The Greeks pushed outward into the world. They set up colonies and founded cities in the Western Mediterranean. Famously, on Sicily and on the southern end of Italy. To the north in Italy, along the Tiber River, another people were figuring out how to live together--the Romans. But, their international story and the spread of the second "world" language, Latin, would come later. At this time, if you wanted to be relevant beyond your local town, you spoke Greek, or Persian, or Egyptian, or Aramaic.
Then, in the third century BC, Alexander the Great took all of the Greek mainland and steered his army through all of the great centers of the Ancient World. Things Greek spread from Egypt to India. From the northern deserts of Arabia to the hills of Armenia. Even great Persia fell to spectacular Alexander. He was, by the way, Macedonian, coming from a land north of Greece proper. The Greek Greeks considered him a polished barbarian--Greek in appearance and style, but still a barbarian with a Greek surface.
And that's what the "world' became for a time. A Greek-looking world, speaking Greek, taking on Greek forms, learning and expressing Greek ideals. The Greek language became the language of trade, politics, and science and it stayed that way to a greater or lesser extent for the next 2,000 years. Everybody had to deal with a Greek way of life. Some loved it, dived in with both feet. Some resisted or tried to find accommodation with their way of living. Famously, because it's recorded, the Jews, who both resisted and created accommodations that reverberated down the centuries, right to us. If you are Jewish, or Christian, or Muslim, much of what you think and "know" is filtered through ancient Greek ideas, either directly or via a circuitous route that, when traced back, runs right through Greek stuff.

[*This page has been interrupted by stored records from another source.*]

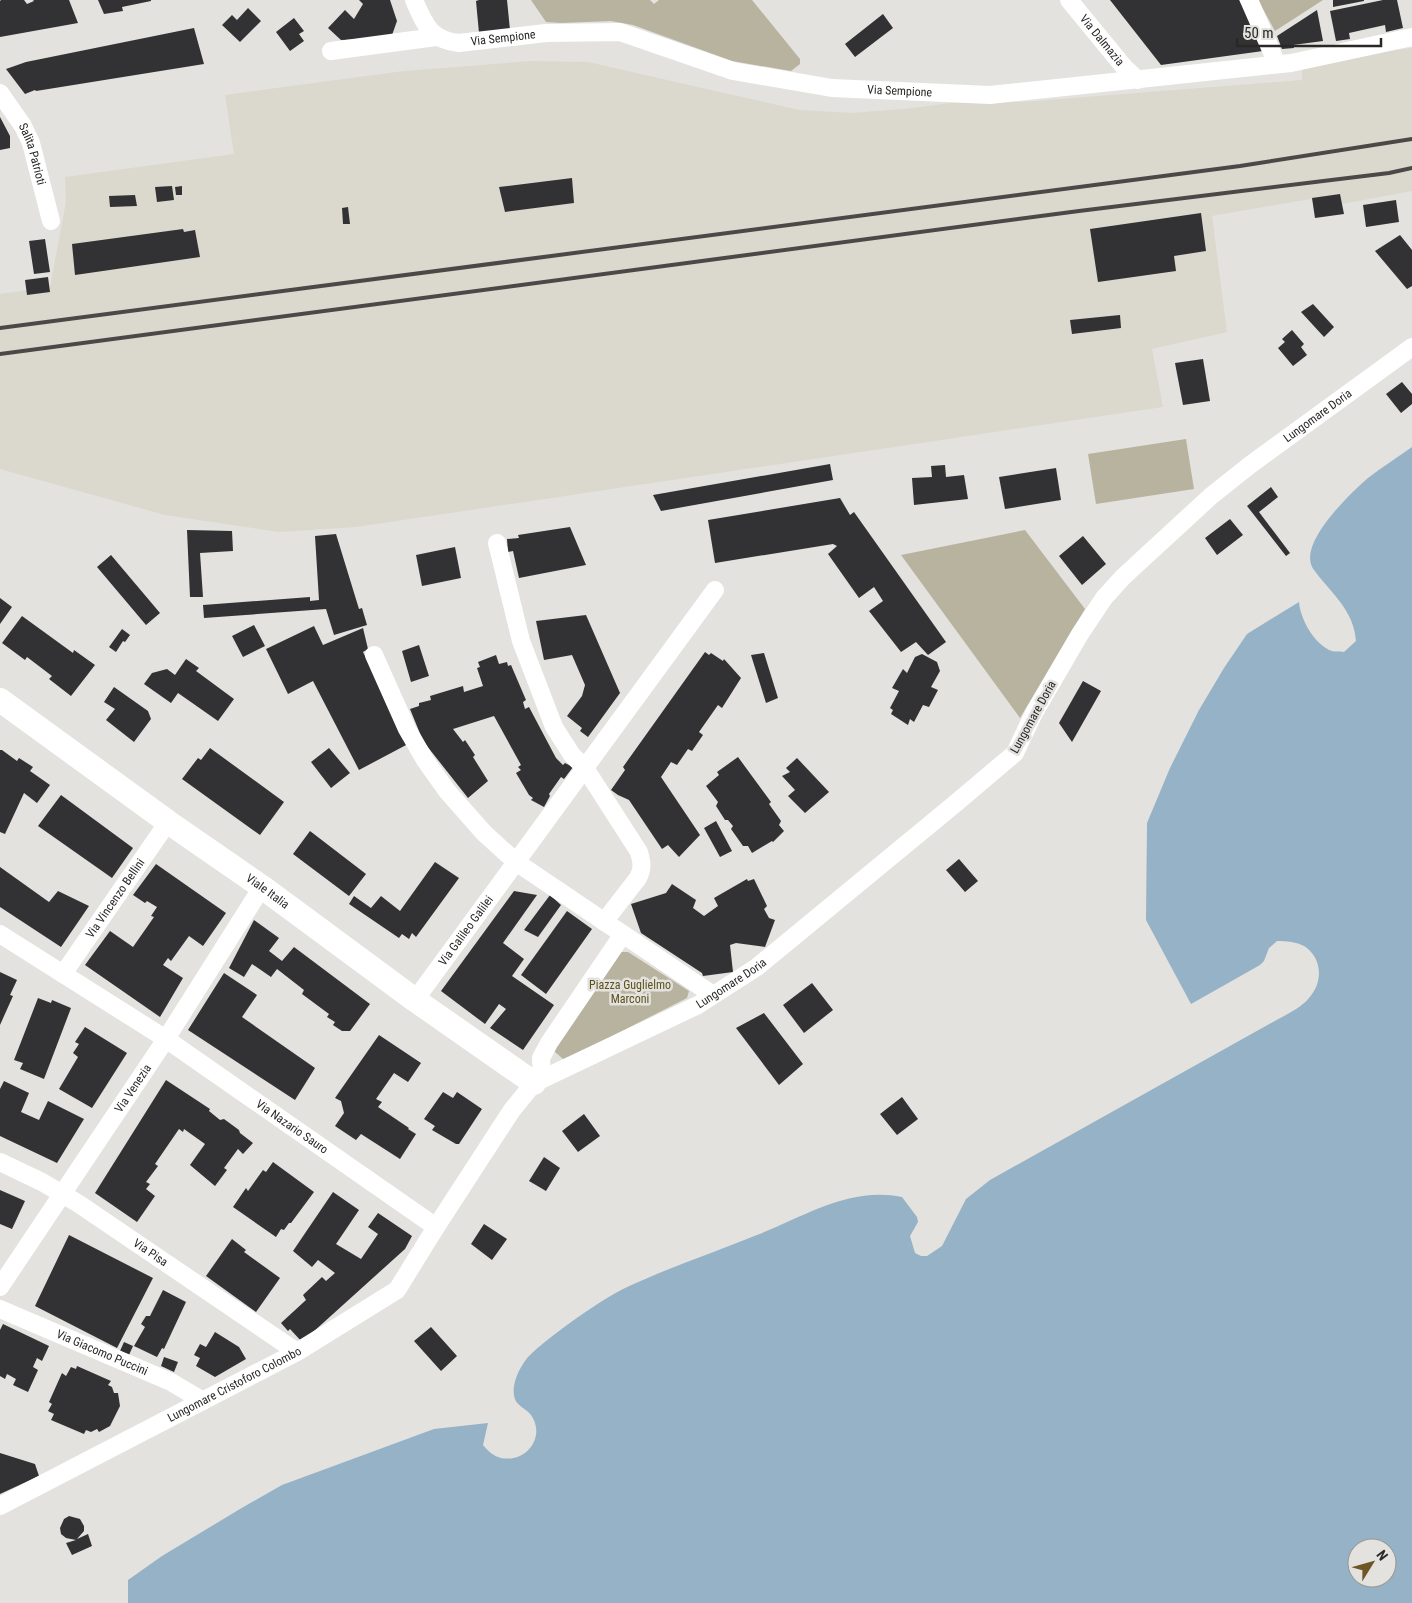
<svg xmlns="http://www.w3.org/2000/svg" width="1412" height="1603" font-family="'Roboto Condensed',sans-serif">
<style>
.built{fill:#dbd8cd}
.green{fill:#b8b39f}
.water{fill:#95b2c6;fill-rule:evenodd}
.building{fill:#323134}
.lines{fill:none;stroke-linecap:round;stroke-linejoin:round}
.street{stroke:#fff;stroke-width:18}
.secondary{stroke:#fff;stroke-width:24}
.rail{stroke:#4a4947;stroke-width:4}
.labels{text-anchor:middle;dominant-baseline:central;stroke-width:5;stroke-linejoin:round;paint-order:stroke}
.street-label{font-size:12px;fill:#292827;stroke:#e3e2de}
.park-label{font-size:12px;fill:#5c511c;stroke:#e3e2de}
</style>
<rect width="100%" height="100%" fill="#e3e2de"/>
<path class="built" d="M 1412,48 L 1412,191 L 1342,204 L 1339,194 L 1212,216 L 1227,332 L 1152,349 L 1163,407 L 356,527 L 279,532 L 165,515 L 0,469 L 0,294 L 50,287 L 66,202 L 65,177 L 234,154 L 225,95 L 404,71 L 531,61 L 588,62 L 799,110 L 852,113 L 913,108 L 965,101 L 1023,102 L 1302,80 L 1302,68 L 1377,52 Z"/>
<path class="green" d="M 531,0 L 650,0 L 654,4 L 659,0 L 752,0 L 800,59 L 800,64 L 791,71 L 732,61 L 633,25 L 611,21 L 561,23 L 546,22 Z
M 1258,0 L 1323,0 L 1275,31 Z
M 1186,439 L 1194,489 L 1096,504 L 1088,454 Z
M 1025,530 L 1085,609 L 1020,718 L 901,555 Z
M 621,952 L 628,952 L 689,991 L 687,998 L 569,1058 L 563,1059 L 554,1051 L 555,1046 Z"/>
<path class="water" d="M 1412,447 L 1412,1603 L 128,1603 L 128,1580 L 162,1556 L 240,1509 L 282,1485 L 434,1429 L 488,1423 L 483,1445 C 488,1451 493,1456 501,1458 C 527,1463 546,1436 531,1415 C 527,1409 517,1406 515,1399 C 510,1385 520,1367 528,1357 C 539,1346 551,1337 563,1328 C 582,1314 602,1300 623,1289 C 667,1268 713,1253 757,1235 C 803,1217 850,1186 902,1197 L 917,1217 L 918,1222 L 910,1236 L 915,1253 L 921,1256 L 927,1256 L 942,1246 L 966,1199 L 990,1180 L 1273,1022 C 1285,1015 1300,1009 1309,998 C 1323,983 1323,958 1304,946 C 1297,942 1286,941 1277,941 L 1269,948 L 1264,961 L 1260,965 L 1191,1004 L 1146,920 L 1147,823 L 1170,768 L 1199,710 L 1224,668 L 1247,634 L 1299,602 C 1300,618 1314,645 1332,651 C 1335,652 1340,651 1344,652 L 1356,641 C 1354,610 1331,593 1314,570 C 1295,545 1351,493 1368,478 C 1382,467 1398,457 1412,447 ZM 1357,1548 L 1387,1548 L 1387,1578 L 1357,1578 Z"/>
<path class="building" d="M 1,0 L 24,0 L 27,4 L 34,1 L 33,0 L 69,0 L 78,23 L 0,37 L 0,1 Z
M 98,0 L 151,0 L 151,1 L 122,7 L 123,11 L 104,14 Z
M 359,0 L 390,0 L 397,21 L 391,38 L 341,40 L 328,28 L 345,10 L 354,19 L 363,4 Z
M 479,0 L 507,0 L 510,30 L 479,33 L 476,1 Z
M 1110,0 L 1239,0 L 1252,22 L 1263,51 L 1161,65 Z
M 1333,0 L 1364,0 L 1364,1 L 1333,7 Z
M 1383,0 L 1397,0 L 1403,28 L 1386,32 L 1385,25 L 1349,33 L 1350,39 L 1336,41 L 1330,11 Z
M 248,8 L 261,21 L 240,42 L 222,25 L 232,15 L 237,20 Z
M 1317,10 L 1323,41 L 1293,45 L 1294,48 L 1282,49 L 1277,36 Z
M 883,14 L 893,28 L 855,57 L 845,44 Z
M 294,18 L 304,31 L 299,34 L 304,41 L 290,51 L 276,32 Z
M 194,28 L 204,64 L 36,91 L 35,90 L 25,94 L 6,69 L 26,62 Z
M 0,117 L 10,136 L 10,148 L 0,150 Z
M 572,178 L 574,203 L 505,212 L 499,187 Z
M 172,186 L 174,200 L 157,202 L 155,187 Z
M 182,186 L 182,195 L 176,195 L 175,187 Z
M 1340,194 L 1344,214 L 1315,218 L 1312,198 Z
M 135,195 L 137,206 L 110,207 L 109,196 Z
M 1396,200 L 1399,222 L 1366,227 L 1363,205 Z
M 348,207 L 350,224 L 343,224 L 342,208 Z
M 1201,213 L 1206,251 L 1174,256 L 1176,271 L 1098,282 L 1090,229 Z
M 183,229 L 184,232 L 195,230 L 200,257 L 75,275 L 72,244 Z
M 1400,235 L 1412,250 L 1412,286 L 1407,289 L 1375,251 Z
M 45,239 L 50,272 L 34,274 L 29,241 Z
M 48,277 L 50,292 L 27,295 L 25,280 Z
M 1313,304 L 1334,327 L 1324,337 L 1301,312 Z
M 1120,315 L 1121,328 L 1072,334 L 1070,320 Z
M 1292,330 L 1304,344 L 1301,347 L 1307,355 L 1293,366 L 1278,348 L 1285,342 L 1282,339 Z
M 1203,359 L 1210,401 L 1183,405 L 1175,363 Z
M 1402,382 L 1412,394 L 1412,404 L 1401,413 L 1386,394 Z
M 830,464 L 833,480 L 661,511 L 653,495 Z
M 945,465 L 946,477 L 964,475 L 968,499 L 914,505 L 912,478 L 932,477 L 931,466 Z
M 1056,468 L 1061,500 L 1005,509 L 999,477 Z
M 1271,487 L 1278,497 L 1259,512 L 1290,553 L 1286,556 L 1247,506 Z
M 840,498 L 850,515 L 854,512 L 946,642 L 928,655 L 916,642 L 901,652 L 869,611 L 883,601 L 874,587 L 859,598 L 828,554 L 837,546 L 833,544 L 715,563 L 708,520 Z
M 1230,519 L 1243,535 L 1217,555 L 1205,538 Z
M 570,527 L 586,565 L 519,578 L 513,551 L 508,552 L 507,539 L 519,538 L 518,535 Z
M 187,530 L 232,531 L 233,551 L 200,553 L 203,597 L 190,597 Z
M 336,534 L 359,609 L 362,608 L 367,625 L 334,635 L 326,609 L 204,618 L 203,605 L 310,597 L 310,601 L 319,600 L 315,536 Z
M 1083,536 L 1106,564 L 1082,585 L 1059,556 Z
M 455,547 L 461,578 L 422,586 L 416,555 Z
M 111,555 L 160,613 L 146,625 L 97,567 Z
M 0,598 L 12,607 L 0,624 Z
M 586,615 L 620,693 L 588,737 L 580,731 L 582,728 L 567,716 L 582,696 L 585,685 L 572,655 L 544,660 L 536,621 Z
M 22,616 L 73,653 L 74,650 L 95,665 L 71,696 L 49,679 L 52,676 L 27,657 L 25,660 L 2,643 Z
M 254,625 L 265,646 L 243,657 L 232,636 Z
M 314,626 L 323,645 L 363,628 L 368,649 L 363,652 L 408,744 L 359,770 L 313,681 L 288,694 L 266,649 Z
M 122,629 L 130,635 L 125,642 L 123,641 L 116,652 L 109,647 Z
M 419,645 L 429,676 L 411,682 L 402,651 Z
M 705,652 L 709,655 L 711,653 L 723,661 L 724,659 L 741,678 L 722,708 L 718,705 L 699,732 L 703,735 L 692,751 L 688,749 L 677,765 L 671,762 L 661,777 L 700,835 L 679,857 L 668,845 L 662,849 L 629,800 L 618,795 L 611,790 L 625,770 L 623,767 Z
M 764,653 L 778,698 L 766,703 L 751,655 Z
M 922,654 L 937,662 L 940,671 L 931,687 L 938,690 L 929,707 L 923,705 L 914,722 L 910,719 L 908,725 L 891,714 L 893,710 L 890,708 L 899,691 L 892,688 L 903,669 L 907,673 L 915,657 Z
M 496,655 L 499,664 L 507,662 L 508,666 L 511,665 L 526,700 L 523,702 L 525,709 L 529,707 L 556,758 L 563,765 L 565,763 L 573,767 L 564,779 L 561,777 L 549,794 L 550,796 L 544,807 L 531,800 L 533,798 L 529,795 L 516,773 L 521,770 L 518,767 L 521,765 L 494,716 L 453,729 L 463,742 L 465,740 L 475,755 L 473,757 L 488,781 L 468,798 L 423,741 L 410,709 L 419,706 L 419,703 L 431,700 L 430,696 L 463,686 L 464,692 L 483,686 L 477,668 L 480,667 L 478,662 Z
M 186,659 L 199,668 L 196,671 L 234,699 L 218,721 L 178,693 L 171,703 L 144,684 L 152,673 L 167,669 L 175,675 Z
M 1083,681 L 1101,691 L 1072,742 L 1059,723 Z
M 114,687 L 148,711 L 151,719 L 134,742 L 106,720 L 115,709 L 104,702 Z
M 210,748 L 284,802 L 260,835 L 182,779 L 198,758 L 201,760 Z
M 329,748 L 350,773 L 331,788 L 311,762 Z
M 0,750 L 2,750 L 17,761 L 19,758 L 33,767 L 30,771 L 50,785 L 37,803 L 24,793 L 5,834 L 0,832 Z
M 738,757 L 771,802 L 769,804 L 781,821 L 779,825 L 784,831 L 773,842 L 772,841 L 752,853 L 748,846 L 743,846 L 731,829 L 733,826 L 728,820 L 725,820 L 716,806 L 718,802 L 706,786 L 719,775 L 717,772 Z
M 797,758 L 829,792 L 805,813 L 788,796 L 795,790 L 782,776 L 790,772 L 786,768 Z
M 61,795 L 133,848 L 112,878 L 38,826 Z
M 716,821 L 732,851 L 720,857 L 704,828 Z
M 310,831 L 366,874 L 349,896 L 293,854 Z
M 959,859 L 978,881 L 965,892 L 946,870 Z
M 435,862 L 459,878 L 416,937 L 412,933 L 409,939 L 402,934 L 399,938 L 349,904 L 354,896 L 371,908 L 381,896 L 400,911 Z
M 156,864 L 226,913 L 203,946 L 189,936 L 171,961 L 168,958 L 163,965 L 183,978 L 160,1017 L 85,965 L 110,931 L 133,947 L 154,917 L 151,916 L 157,907 L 147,901 L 145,903 L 133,895 Z
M 0,867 L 49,902 L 58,891 L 89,906 L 61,947 L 0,907 Z
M 747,879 L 748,881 L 754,879 L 767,906 L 764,909 L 769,918 L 775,920 L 765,947 L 736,943 L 730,945 L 733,972 L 703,976 L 702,973 L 641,933 L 631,904 L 666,893 L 672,884 L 696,900 L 693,908 L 704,916 L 718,906 L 714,898 Z
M 514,891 L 537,895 L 503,943 L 524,959 L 512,976 L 554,1005 L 523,1050 L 490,1028 L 506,1009 L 499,1004 L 485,1024 L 441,991 Z
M 550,895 L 561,905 L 538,937 L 524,930 Z
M 567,911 L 592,929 L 546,994 L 521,975 Z
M 254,920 L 279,938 L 269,951 L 282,961 L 294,947 L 370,1004 L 350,1031 L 342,1031 L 333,1025 L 335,1022 L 327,1017 L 329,1014 L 302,994 L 304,990 L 277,969 L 271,977 L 252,964 L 244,977 L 229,968 Z
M 0,972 L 17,980 L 10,995 L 13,996 L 0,1025 Z
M 224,973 L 257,995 L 242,1017 L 315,1068 L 295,1100 L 188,1030 Z
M 812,983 L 833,1010 L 804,1033 L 783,1005 Z
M 38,998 L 51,1003 L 52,1000 L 71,1008 L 44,1079 L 20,1069 L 23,1063 L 14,1060 Z
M 764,1013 L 803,1064 L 779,1085 L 736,1028 Z
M 85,1027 L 127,1053 L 92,1108 L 59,1089 L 78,1057 L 73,1053 L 79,1044 L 75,1042 Z
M 379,1035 L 421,1063 L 408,1082 L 394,1073 L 376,1099 L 382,1102 L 378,1107 L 409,1128 L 408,1129 L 416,1134 L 400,1159 L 361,1134 L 356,1140 L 335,1126 L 344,1113 L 341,1101 L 335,1098 Z
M 166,1080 L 210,1109 L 209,1111 L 220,1120 L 224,1119 L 239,1130 L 240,1133 L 253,1143 L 243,1154 L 238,1149 L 224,1168 L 227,1170 L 215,1186 L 190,1165 L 205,1144 L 184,1129 L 183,1132 L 179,1129 L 155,1164 L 158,1166 L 146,1182 L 150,1184 L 146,1189 L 155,1196 L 137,1222 L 95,1193 Z
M 4,1081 L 29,1093 L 21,1112 L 39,1120 L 48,1101 L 84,1119 L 57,1163 L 0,1136 L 0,1089 Z
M 443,1092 L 453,1098 L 457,1092 L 482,1109 L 459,1144 L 456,1144 L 432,1130 L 435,1126 L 424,1119 Z
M 902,1097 L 918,1119 L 897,1135 L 880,1114 Z
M 584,1114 L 600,1136 L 578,1152 L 562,1131 Z
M 544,1157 L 560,1168 L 546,1191 L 529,1181 Z
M 273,1162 L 314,1192 L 291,1223 L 289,1223 L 284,1230 L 281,1229 L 276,1237 L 233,1207 L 246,1188 L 248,1191 L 263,1170 L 266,1172 Z
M 0,1190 L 25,1201 L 12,1229 L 0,1224 Z
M 333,1192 L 359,1210 L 336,1244 L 361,1259 L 378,1234 L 368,1227 L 378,1213 L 412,1236 L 405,1249 L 302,1342 L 290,1329 L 288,1331 L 281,1323 L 306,1300 L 303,1295 L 322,1277 L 326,1281 L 335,1273 L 318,1260 L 312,1267 L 293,1251 Z
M 484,1224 L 507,1239 L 492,1260 L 471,1244 Z
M 69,1235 L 153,1278 L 117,1348 L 35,1306 Z
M 232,1239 L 246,1250 L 244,1252 L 280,1278 L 256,1312 L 206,1276 Z
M 163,1290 L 186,1302 L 164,1349 L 162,1348 L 157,1357 L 134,1346 L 145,1327 L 141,1324 L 146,1316 L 150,1316 Z
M 3,1324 L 49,1346 L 42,1361 L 37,1358 L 33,1367 L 38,1370 L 28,1392 L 13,1385 L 16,1379 L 7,1374 L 5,1379 L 0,1376 L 0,1330 Z
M 431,1327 L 457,1356 L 441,1371 L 414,1341 Z
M 215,1332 L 239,1347 L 246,1359 L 215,1377 L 196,1366 L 200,1358 L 194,1355 L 200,1344 L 206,1347 Z
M 124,1342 L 133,1346 L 129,1355 L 120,1351 Z
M 164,1357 L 178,1362 L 174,1372 L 161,1366 Z
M 77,1366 L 111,1381 L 108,1385 L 112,1387 L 114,1393 L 118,1393 L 120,1406 L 110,1426 L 99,1432 L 97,1429 L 91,1432 L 86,1430 L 84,1434 L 51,1420 L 54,1414 L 48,1411 L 52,1404 L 49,1402 L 62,1373 L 66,1376 L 71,1367 L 76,1369 Z
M 0,1453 L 35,1464 L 39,1476 L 0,1494 Z
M 69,1516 L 80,1519 L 84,1526 L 84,1531 L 77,1539 L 88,1534 L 92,1546 L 72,1555 L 66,1543 L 76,1540 L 66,1538 L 61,1534 L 60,1528 L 64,1519 Z"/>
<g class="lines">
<g class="street">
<path id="s1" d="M 414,0 C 425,25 430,40 459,43 L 546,33 L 620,32 L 733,71 L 832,88 L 990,95 L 1291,63 L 1412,37"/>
<path id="s2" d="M 1069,0 L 1124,67 L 1138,80"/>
<path d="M 1249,0 L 1277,64"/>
<path d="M 331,51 L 436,37"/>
<path id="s3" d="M 0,93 L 23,126 L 31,143 L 51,221"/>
<path d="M 497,543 L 521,641 L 554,727 L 572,755 L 585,768 L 639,852 C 642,863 643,868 638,878 L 604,922"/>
<path d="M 374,655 L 407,729 L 425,760 L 447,791 L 484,833 L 516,862 L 713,995"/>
<path id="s4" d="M 0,934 L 166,1039 L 436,1227"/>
<path id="s5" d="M 63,974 L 168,822"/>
<path id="s6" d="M 415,1000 L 715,590"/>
<path d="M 542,1079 L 541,1058 L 549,1043 L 623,934"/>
<path id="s7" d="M 0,1162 L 42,1182 L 79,1204 L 297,1352"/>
<path id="s8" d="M 0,1287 L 166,1039 L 262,887"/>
<path id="s9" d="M 0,1309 L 171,1382 L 203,1401"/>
<path id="s10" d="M 0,1506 L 297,1352 L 397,1290 L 436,1227 L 512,1110 L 534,1083 L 698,1005 L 757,967 L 956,803 L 1015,753 L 1034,713 L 1080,634 L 1104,598 L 1123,577 L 1211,496 L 1250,465 L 1412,347"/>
</g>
<path class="secondary" id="s11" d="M 0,700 L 168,822 L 262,887 L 415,1000 L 534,1083"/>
<path class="rail" d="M 0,328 L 1240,166 L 1412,139
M 0,354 L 1079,211 L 1389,173 L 1412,168"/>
</g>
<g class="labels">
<g class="street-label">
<text stroke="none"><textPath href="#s1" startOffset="111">Via Sempione</textPath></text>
<text stroke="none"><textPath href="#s2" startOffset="52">Via Dalmazia</textPath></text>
<text stroke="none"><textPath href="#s1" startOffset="516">Via Sempione</textPath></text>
<text stroke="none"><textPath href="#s3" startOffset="70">Salita Patrioti</textPath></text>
<text stroke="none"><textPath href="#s10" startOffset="1748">Lungomare Doria</textPath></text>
<text transform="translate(1033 717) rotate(-61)">Lungomare Doria</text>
<text stroke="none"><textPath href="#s11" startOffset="329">Viale Italia</textPath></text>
<text stroke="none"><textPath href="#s5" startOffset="92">Via Vincenzo Bellini</textPath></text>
<text stroke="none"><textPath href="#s6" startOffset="86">Via Galileo Galilei</textPath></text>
<text stroke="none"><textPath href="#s10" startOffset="922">Lungomare Doria</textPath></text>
<text stroke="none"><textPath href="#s8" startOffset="239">Via Venezia</textPath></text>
<text stroke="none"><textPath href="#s4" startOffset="350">Via Nazario Sauro</textPath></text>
<text stroke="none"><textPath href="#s7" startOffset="176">Via Pisa</textPath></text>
<text stroke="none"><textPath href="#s9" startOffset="111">Via Giacomo Puccini</textPath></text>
<text stroke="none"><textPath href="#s10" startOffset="264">Lungomare Cristoforo Colombo</textPath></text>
</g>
<g class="park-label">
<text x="630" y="985">Piazza Guglielmo<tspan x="630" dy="14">Marconi</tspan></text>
</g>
</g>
<g transform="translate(1372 1563) rotate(53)"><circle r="24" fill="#e3e2de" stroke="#999895"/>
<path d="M0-4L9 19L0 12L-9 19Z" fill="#6f5627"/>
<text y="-8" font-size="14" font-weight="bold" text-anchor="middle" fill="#292827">N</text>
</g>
<path d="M1237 38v8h144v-8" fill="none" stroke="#292827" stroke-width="2.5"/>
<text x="1244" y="38" font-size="15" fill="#292827" stroke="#e3e2de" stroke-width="4" paint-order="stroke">50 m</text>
</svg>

Back in the Mediterranean meanwhile, the Romans would pick up their alphabet from their neighbors to the north, the Etruscans, who got it from their Greek neighbors in the southern part of Italy (that's how circuitous routes often work). The Romans, though uniquely Roman in so many ways that would shortly make the world tremble and bow, adored things Greek. They modeled much of their life on Greek ideas and ideals. Greek became Roman, Roman became Greek, and only the languages competed, sharing prominence in speech and literature. It became the mark of a cultured Roman citizen to speak, read, and write Greek. Though, just like us today in America, it was also a mark of pride in being "truly" Roman to deny understanding Greek--just like Americans today might bitch about being asked to punch a phone key to decide which language will be spoken. "Everybody knows all Americans should speak English!" How very Roman of you.
It was in a play about a Roman that English got one of its first recorded uses of the Greek expression. It's used in William Shakespear's "The Tragedy of Julius Caesar." Anything written by Shakespeare or in the Bible pretty much guarantees it will come down to us. We daily mouth expressions that show up in the Bible or from the pen of Shakespeare, seldom understanding where it came from. Much of what you think and seldom consider is the creation of people who lived hundreds of years ago. Your mind and your ideas, in large part, were created all that time ago.
So, it's OK if it's all Greek to you. Consider that a good thing. And examine it. As an oldey timey Greek (Socrates) once said, "The unexamined life is not worth living." Maybe some clever one among us knows how to write that in the original Greek.